What this task involves: Copy the items word for word, from the line containing "Reading left to right, extract" through the line containing "Reading left to right, list", including both of those lines. Leave the pictures out of your copy.

Data records:

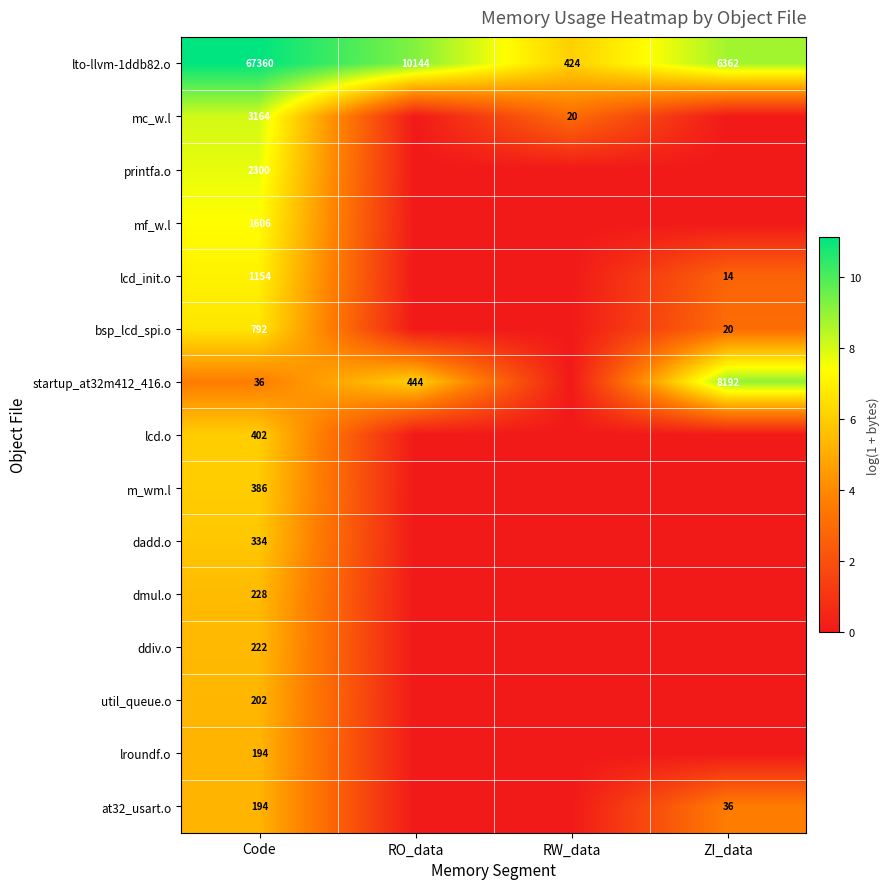

What is the difference between the lto-llvm-1ddb82.o values at RO_data and ZI_data?

3782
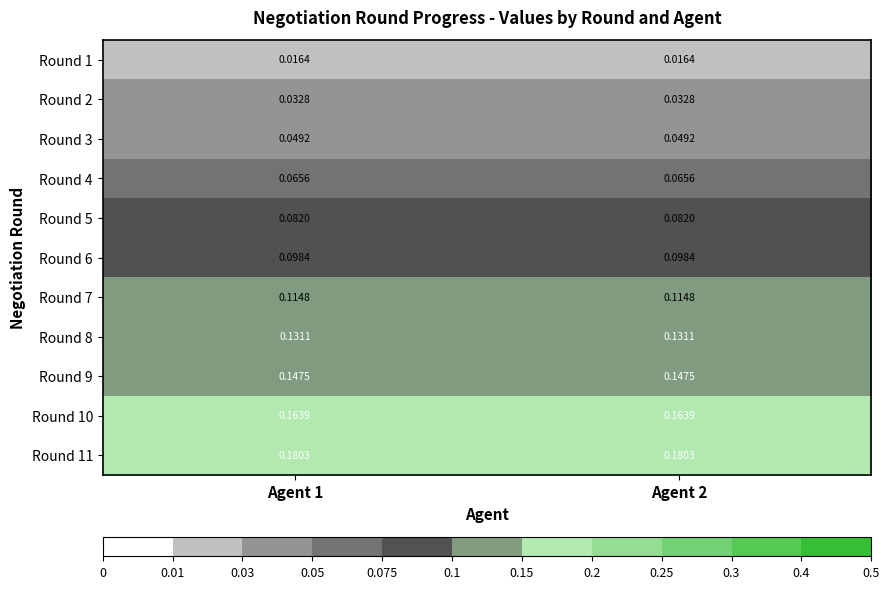

Is the value of Round 5 at Agent 1 greater than the value of Round 2 at Agent 1?

Yes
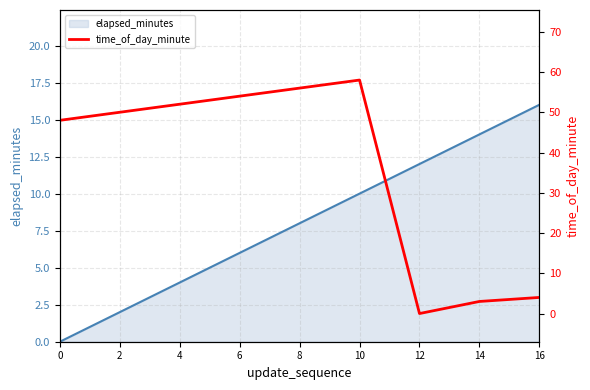

Reading left to right, extract all data points from this chart.

elapsed_minutes: 0	2	4	6	8	10	12	14	16
time_of_day_minute: 48	50	52	54	56	58	0	3	4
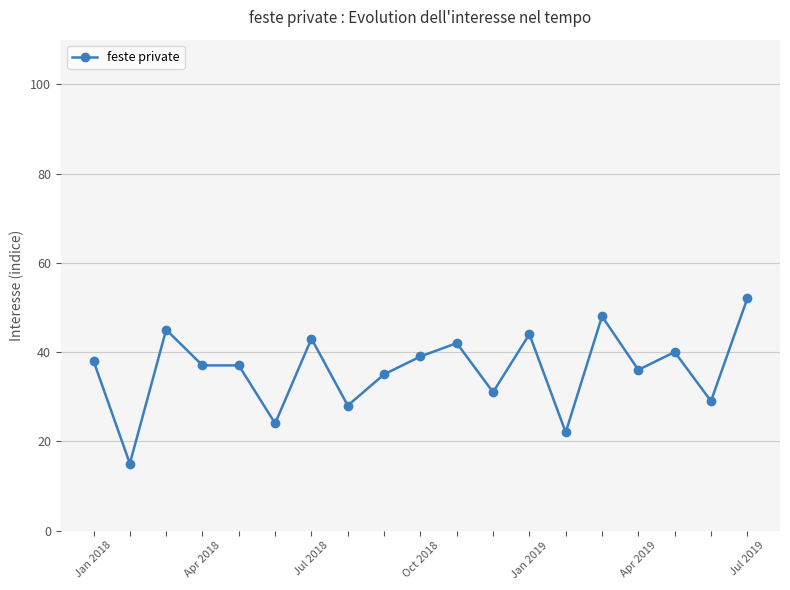

What is the maximum value shown in the chart?

52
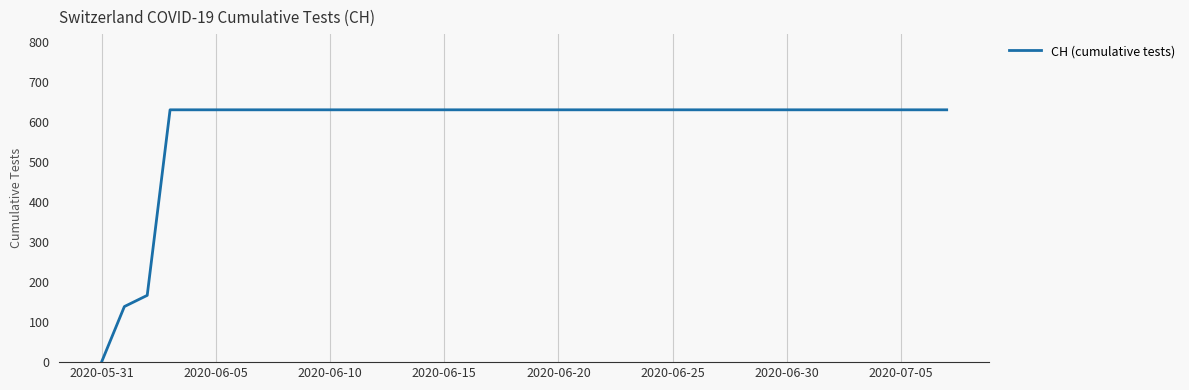

Reading left to right, list all the values displayed in this chart.

0	139	167	631	631	631	631	631	631	631	631	631	631	631	631	631	631	631	631	631	631	631	631	631	631	631	631	631	631	631	631	631	631	631	631	631	631	631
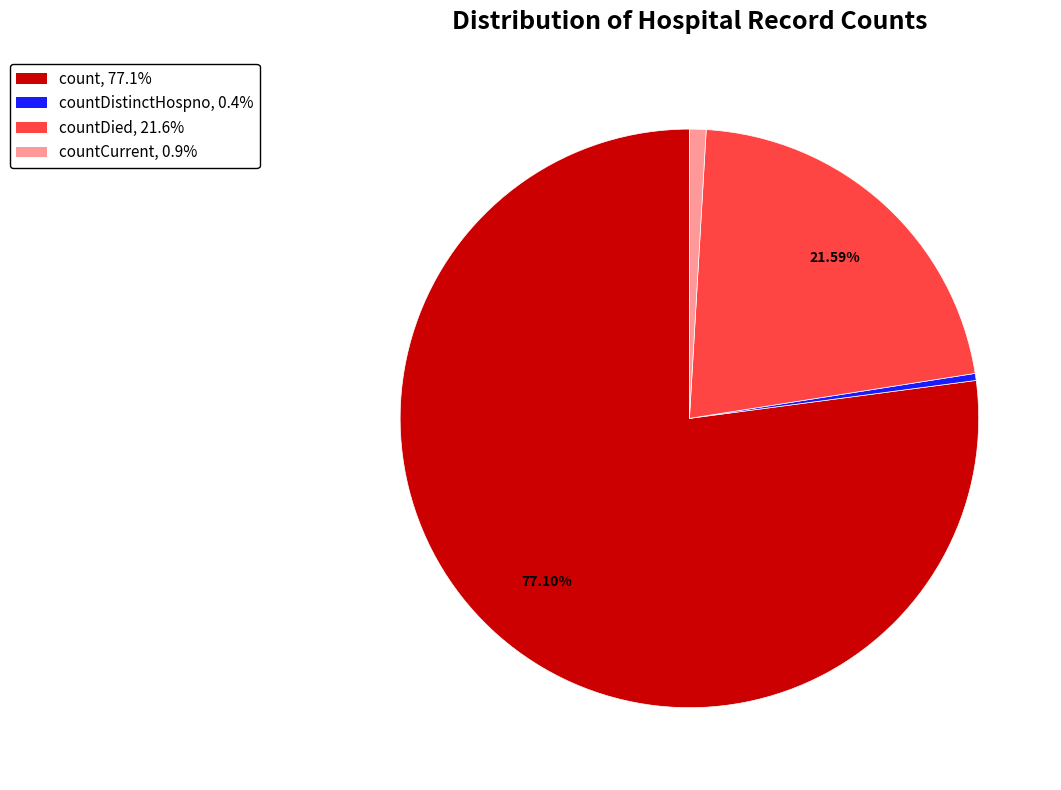

Is there a majority slice in this chart?

Yes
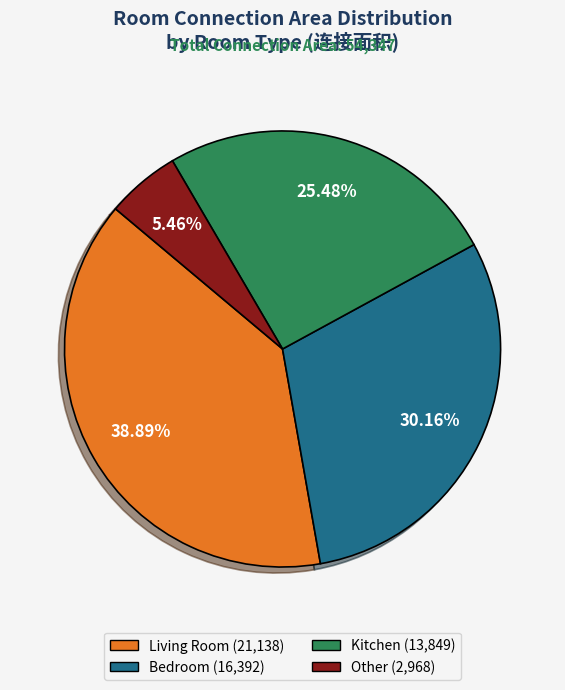

Does any single category account for the majority?

No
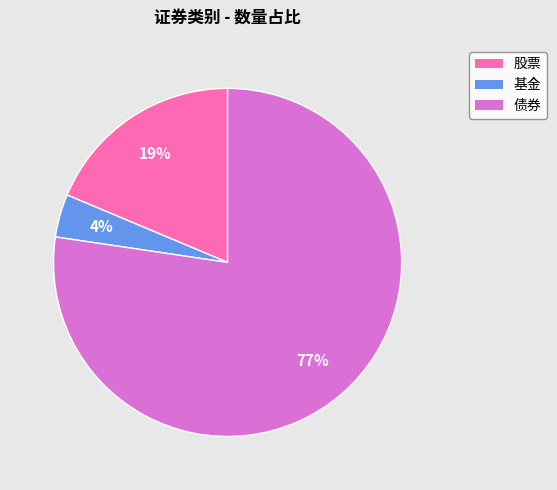

Combined, do 股票 and 债券 account for over 50%?

Yes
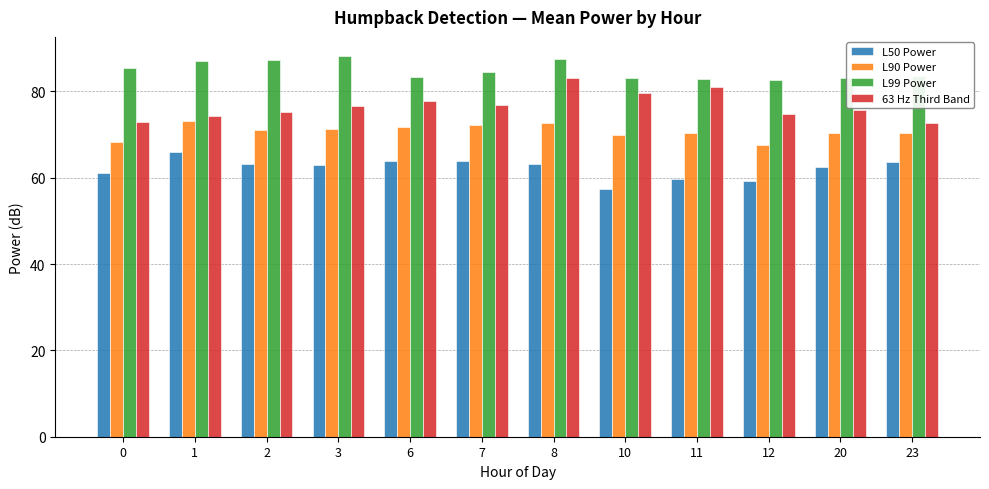

The value of L50 Power at 0 is 61.0. True or false?

True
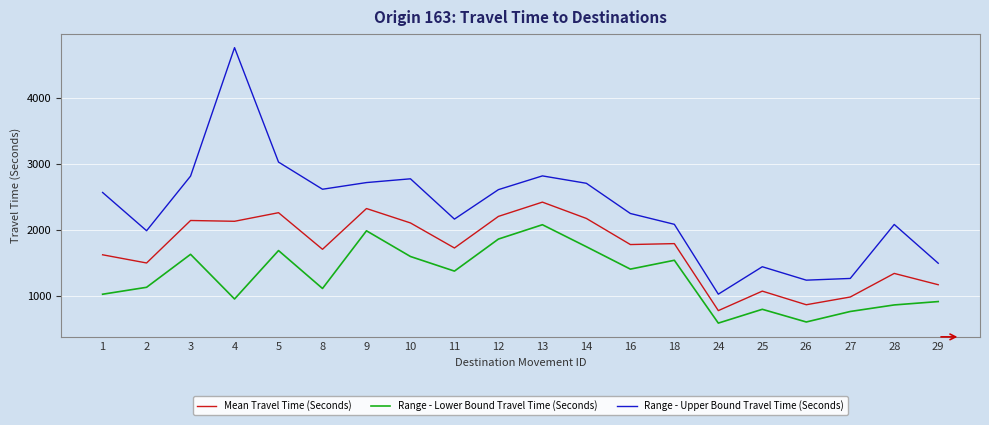

The value of Range - Upper Bound Travel Time (Seconds) at 18 is 2081. True or false?

True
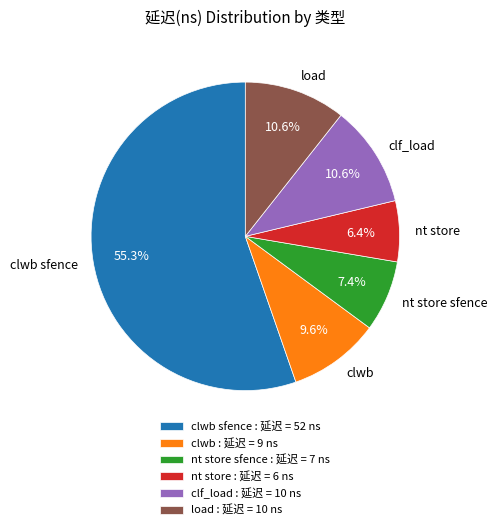

True or false: load accounts for 23% of the total.

False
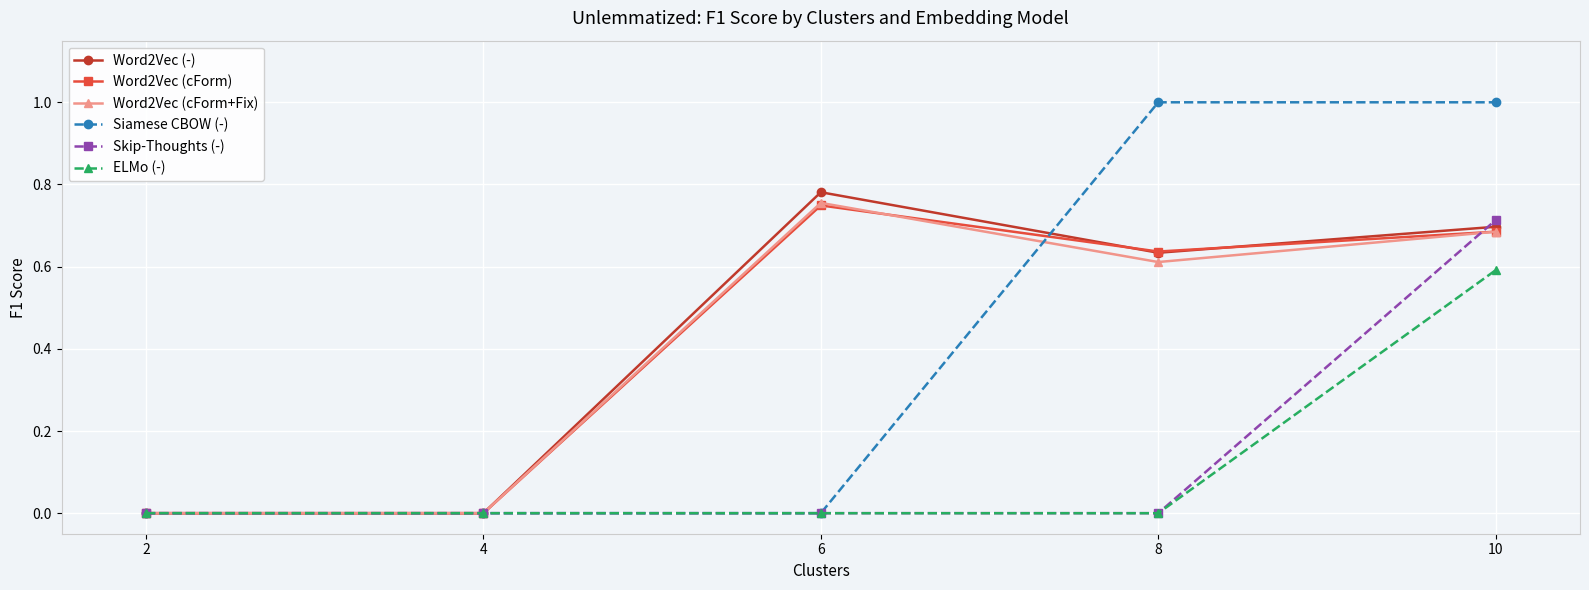

What is the difference between the highest and lowest values at 10?

0.4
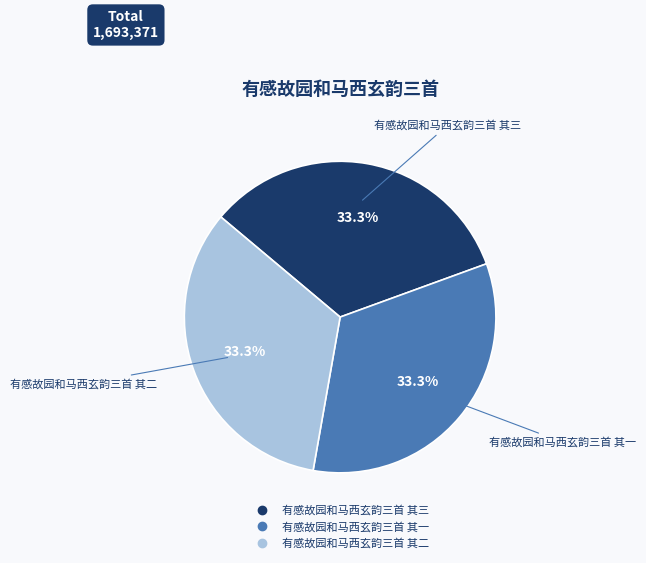

Approximately how many times larger is the value at 有感故园和马西玄韵三首 其三 compared to 有感故园和马西玄韵三首 其一?

1.0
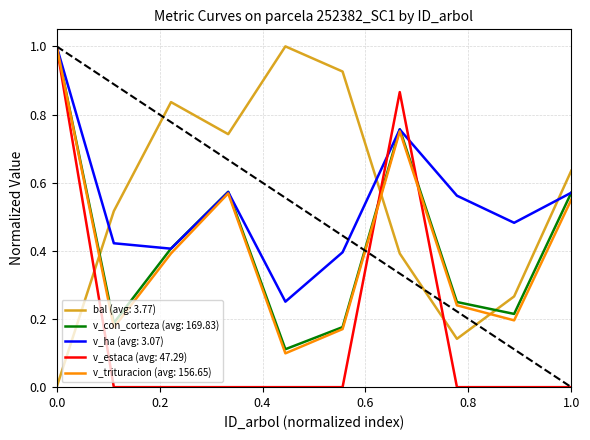

After their last crossing, which series has the higher values: bal (avg: 3.77) or v_con_corteza (avg: 169.83)?

bal (avg: 3.77)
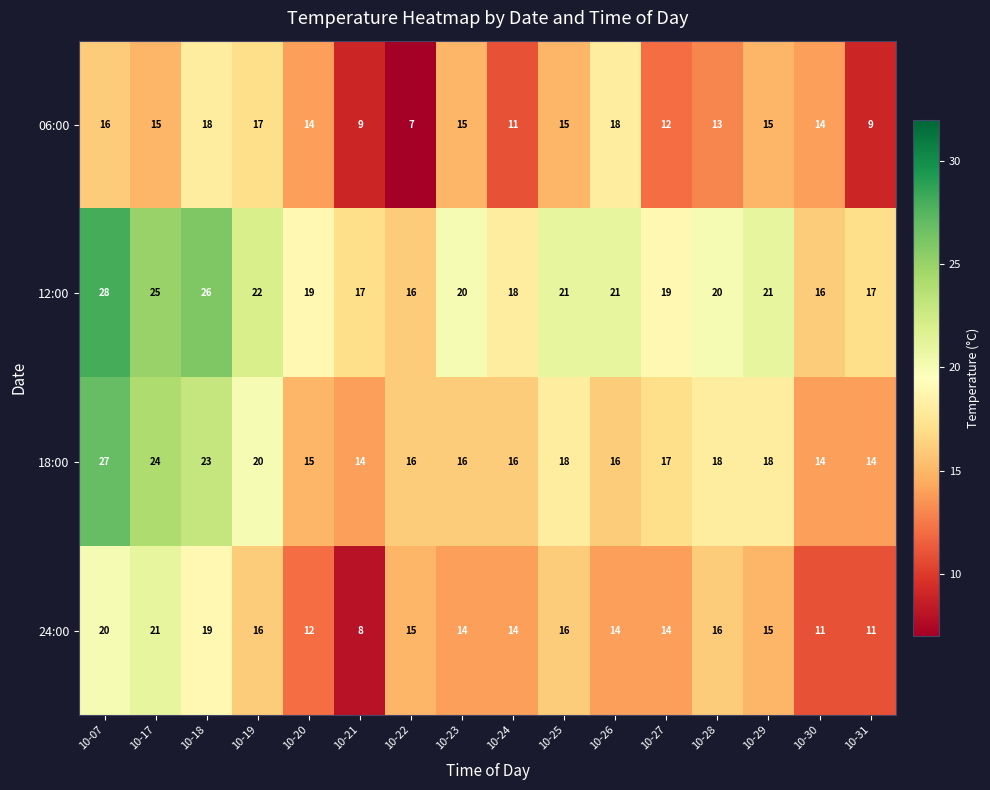

What is the sum of all 24:00 values?

236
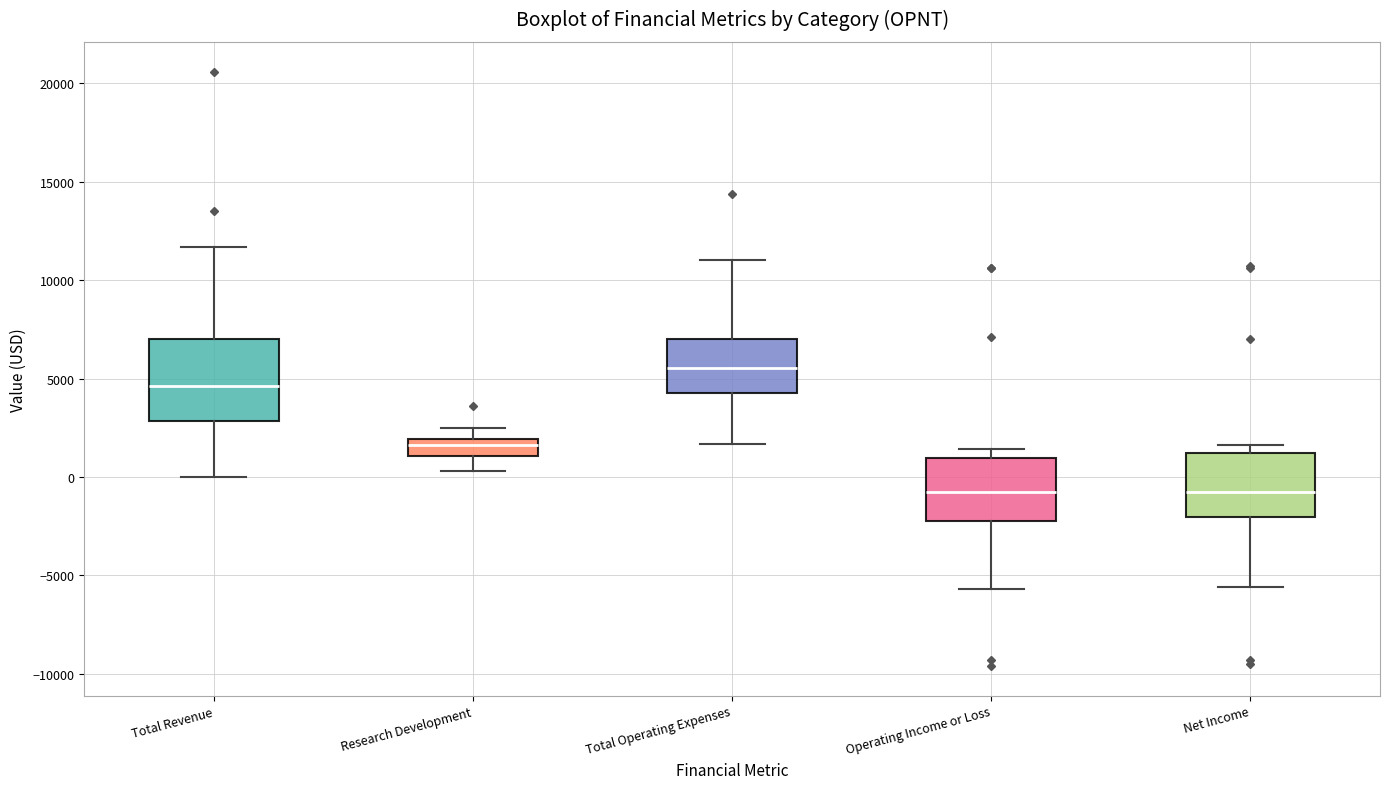

Which box's median line is the highest?

Total Operating Expenses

Result of this exercise:
Reading left to right, extract all data points from this chart.

elapsed_minutes: 0	2	4	6	8	10	12	14	16
time_of_day_minute: 48	50	52	54	56	58	0	3	4

What is the maximum value shown in the chart?

52

Reading left to right, list all the values displayed in this chart.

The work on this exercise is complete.